Pulse Trading Cards aims to challenge crowded market with premium product

Company launched 2024 Pulse Baseball on Friday, featuring top minor-leaguers

Cover Image for Pulse Trading Cards aims to challenge crowded market with premium product
Pulse Trading Cards hopes its premium cards with on-card autographs can win over collectors. (Credit: Pulse)

In a market littered with dozens of brands and products, Pulse Trading Cards believes it can carve out its own space.

After years of working in event ticketing, Pulse founder and CEO Nathan Zalta got into trading cards during the COVID-19 pandemic. Ripping packs turned into breaking, and breaking turned into owning a number of retail trading card shops.

Fueled by his experience with athlete signings from his series of Monmouth Cards shops, Zalta felt he had the connections and the knowledge to go even further into the hobby.

The vision for Pulse Trading Cards arrived soon after.

“Why isn’t somebody coming out with an unlicensed product that is, in my opinion, of better quality than some of the other ones out there,” Zalta told cllct. “I felt as though there was a real space in the industry for someone to come in with a really good brand, quality checklist and the attention to detail to put out a really good value product.”

Pulse released its first trading card set Friday with 2024 Pulse Baseball, featuring 60 of baseball’s top minor-league prospects. The flagship set dropped with a 60-card base checklist, on-card autographs, inserts and a variety of parallels.

Of the first 10 players in the Pulse checklist, nine are currently among MLB.com’s top 100 prospects.

Wanting to create a premium set that can compete with the major flagship releases from Topps and Panini America, Zalta hired a former employee from the latter.

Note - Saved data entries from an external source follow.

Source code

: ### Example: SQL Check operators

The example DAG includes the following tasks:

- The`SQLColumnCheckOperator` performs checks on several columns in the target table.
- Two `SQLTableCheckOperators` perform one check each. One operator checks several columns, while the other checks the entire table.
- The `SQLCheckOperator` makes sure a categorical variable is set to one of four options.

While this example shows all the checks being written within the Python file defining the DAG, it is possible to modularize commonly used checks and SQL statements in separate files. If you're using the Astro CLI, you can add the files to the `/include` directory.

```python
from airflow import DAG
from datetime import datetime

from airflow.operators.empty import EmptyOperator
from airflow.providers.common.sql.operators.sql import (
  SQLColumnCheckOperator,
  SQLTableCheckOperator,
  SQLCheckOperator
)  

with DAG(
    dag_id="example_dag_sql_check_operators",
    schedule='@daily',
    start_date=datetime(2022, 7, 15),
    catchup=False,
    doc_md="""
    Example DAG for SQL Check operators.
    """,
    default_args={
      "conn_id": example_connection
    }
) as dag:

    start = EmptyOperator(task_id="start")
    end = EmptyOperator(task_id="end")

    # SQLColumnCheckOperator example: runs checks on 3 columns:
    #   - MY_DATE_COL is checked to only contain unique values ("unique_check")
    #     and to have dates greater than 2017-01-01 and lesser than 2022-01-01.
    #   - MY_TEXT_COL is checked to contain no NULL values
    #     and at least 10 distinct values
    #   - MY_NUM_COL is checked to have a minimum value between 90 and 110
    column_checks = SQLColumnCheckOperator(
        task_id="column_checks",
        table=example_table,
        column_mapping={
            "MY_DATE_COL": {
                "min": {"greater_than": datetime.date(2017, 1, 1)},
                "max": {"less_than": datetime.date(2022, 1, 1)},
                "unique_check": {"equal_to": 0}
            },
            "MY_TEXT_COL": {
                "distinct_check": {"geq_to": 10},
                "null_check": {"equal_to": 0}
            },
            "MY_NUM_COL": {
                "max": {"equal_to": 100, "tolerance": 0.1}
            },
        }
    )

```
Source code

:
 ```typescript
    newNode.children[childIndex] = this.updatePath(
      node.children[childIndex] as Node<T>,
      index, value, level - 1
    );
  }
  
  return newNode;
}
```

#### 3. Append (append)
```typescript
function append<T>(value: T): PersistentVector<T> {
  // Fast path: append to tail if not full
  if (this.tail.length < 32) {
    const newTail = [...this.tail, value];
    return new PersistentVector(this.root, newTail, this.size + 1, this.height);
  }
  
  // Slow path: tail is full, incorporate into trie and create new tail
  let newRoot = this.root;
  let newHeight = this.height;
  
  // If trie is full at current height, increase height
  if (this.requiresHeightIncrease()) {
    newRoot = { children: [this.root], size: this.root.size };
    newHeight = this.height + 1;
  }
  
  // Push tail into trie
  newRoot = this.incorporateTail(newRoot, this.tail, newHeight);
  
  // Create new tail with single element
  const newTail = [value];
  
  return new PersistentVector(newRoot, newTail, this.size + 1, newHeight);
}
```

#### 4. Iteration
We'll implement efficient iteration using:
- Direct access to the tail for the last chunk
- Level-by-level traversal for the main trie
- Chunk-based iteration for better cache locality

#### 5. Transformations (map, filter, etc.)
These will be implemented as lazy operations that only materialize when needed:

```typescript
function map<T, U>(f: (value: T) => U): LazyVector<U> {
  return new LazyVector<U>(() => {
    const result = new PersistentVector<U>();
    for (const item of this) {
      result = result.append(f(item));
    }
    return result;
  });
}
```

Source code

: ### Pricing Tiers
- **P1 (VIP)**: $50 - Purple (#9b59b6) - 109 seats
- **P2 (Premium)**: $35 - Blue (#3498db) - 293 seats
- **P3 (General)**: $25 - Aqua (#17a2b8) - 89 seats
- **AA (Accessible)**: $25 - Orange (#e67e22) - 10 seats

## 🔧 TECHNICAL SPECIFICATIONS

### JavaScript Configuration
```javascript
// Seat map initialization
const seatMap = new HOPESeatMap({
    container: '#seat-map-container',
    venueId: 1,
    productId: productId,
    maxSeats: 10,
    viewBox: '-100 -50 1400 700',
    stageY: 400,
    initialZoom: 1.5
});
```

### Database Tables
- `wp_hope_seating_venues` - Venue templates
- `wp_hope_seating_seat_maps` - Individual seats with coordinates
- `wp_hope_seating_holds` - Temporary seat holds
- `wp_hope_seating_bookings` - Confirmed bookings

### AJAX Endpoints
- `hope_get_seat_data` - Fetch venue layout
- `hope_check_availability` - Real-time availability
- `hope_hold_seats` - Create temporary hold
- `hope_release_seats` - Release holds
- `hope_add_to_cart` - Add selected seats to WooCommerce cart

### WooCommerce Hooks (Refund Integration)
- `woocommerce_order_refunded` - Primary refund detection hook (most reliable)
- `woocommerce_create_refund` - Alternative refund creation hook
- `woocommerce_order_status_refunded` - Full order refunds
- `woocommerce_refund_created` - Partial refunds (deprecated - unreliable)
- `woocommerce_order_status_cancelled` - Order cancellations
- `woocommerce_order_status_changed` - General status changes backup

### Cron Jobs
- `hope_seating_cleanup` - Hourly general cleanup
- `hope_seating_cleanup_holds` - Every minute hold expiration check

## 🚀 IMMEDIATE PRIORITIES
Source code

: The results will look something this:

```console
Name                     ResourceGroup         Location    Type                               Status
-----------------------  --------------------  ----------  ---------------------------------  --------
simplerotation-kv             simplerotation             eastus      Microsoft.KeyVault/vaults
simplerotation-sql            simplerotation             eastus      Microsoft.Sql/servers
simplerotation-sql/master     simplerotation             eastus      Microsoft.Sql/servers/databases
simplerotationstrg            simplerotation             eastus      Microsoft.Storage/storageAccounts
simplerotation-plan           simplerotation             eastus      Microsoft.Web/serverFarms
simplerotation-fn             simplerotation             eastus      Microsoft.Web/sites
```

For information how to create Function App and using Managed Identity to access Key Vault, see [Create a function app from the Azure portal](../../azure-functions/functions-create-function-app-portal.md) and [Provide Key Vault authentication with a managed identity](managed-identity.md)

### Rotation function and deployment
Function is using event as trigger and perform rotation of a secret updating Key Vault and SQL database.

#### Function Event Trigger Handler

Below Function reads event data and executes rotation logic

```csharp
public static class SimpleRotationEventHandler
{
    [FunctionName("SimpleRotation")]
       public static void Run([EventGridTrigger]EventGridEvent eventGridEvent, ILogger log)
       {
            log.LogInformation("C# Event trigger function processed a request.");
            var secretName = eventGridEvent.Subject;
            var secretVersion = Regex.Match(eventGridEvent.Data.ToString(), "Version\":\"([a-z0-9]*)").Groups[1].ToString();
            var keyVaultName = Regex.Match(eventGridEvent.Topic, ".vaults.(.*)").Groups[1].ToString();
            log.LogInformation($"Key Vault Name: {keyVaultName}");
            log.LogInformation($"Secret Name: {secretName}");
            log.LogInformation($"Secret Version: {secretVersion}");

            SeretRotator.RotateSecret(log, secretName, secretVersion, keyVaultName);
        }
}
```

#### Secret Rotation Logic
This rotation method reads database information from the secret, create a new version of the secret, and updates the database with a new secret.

Cory Hollingsworth joined Pulse last August as director of trading cards and brought with him years of experience working with Panini and its NBA, NFL and Premier League licenses. While Zalta could get access to top prospects for autographs, Hollingsworth had to deliver the industry knowledge.

The overwhelming majority of trading cards are printed in the Dallas area, and Pulse is no different. Hollingsworth’s previous relationships with the printers used by the major manufacturers helped secure the right partners, and from there, Pulse simply needed to create the right designs, configurations and deliver the autographs.

Things came together quickly after Hollingsworth joined — the company had photos and a designer by September, proofs by December and the first cards by January.

Each box of 2024 Pulse Baseball has a one-pack, seven-card configuration. On average, every box aims for two base cards, three on-card autographs numbered to 99 or less and two parallels numbered to 99 or less.

Without a direct license with Major League Baseball, Pulse has to create superior quality cards to compete. According to Hollingsworth, collectors will be able to tell the difference between Pulse and similar products from Topps or Panini when they have them in their hands.

“These are all thicker cards,” Hollingsworth said. “All of the autographs are on either 72- or 80-point cardstock, so everything is thicker. They feel more substantial in your hands. The cards themselves look and feel really, really nice.”

Filled with low-numbered, on-card autographs and parallels, Pulse hopes to be a good value proposition for collectors. Priced at $81.99 per Hobby Box and $819.99 per 10-box case, there are also low-numbered inserts and case hits to chase.

Zalta and Hollingsworth know unlicensed products are already at a disadvantage, but they believe a niche can be carved out. Leaf has long been a popular brand in the unlicensed space, and Onyx has recently developed a following with on-card autographs and strong designs.

“There is space when it comes to building out an unlicensed product,” Hollingsworth said. “I think that the collector really just cares about good quality cards with a recipe that they understand, and they can see a product has X amount of hits and X amount of players, and they know exactly what they’re getting. Being able to build that and build the brand recognition and brand identity is a challenge that we’re really excited about.”

Ben Burrows is a reporter and editor for cllct.